[Dataset items]
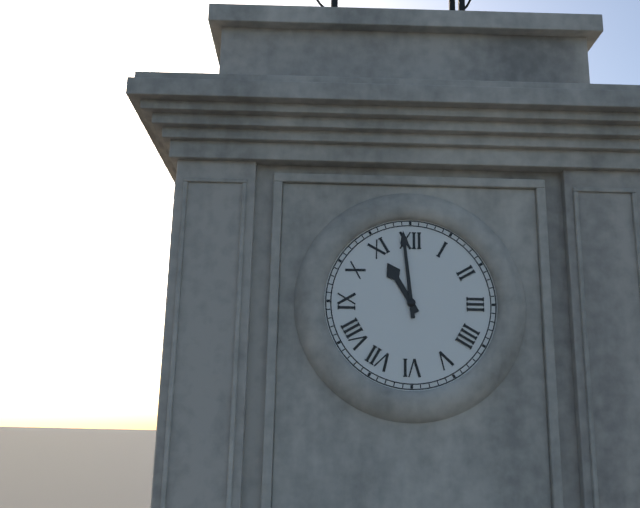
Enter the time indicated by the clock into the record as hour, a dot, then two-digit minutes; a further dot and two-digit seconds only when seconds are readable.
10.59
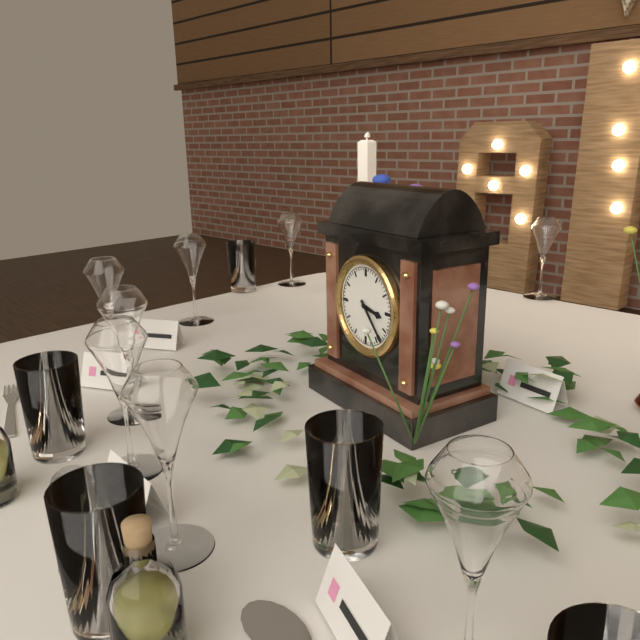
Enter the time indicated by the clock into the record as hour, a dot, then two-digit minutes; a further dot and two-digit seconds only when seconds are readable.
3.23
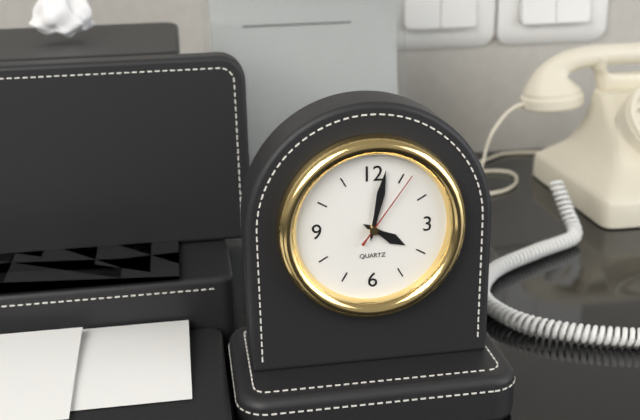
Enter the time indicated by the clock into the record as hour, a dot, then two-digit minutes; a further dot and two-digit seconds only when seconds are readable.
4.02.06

* [EXERCISE DIRECTIONS] Can you output every row above as a two-column CSV with the headers "prompt" and "time", one line per row, placing each row's text and its answer in a quoted field apiece and turning any line breaks into spaces? Leave the pictures out.

* [RESULT OF THE TASK]
prompt,time
"Enter the time indicated by the clock into the record as hour, a dot, then two-digit minutes; a further dot and two-digit seconds only when seconds are readable.","10.59"
"Enter the time indicated by the clock into the record as hour, a dot, then two-digit minutes; a further dot and two-digit seconds only when seconds are readable.","3.23"
"Enter the time indicated by the clock into the record as hour, a dot, then two-digit minutes; a further dot and two-digit seconds only when seconds are readable.","4.02.06"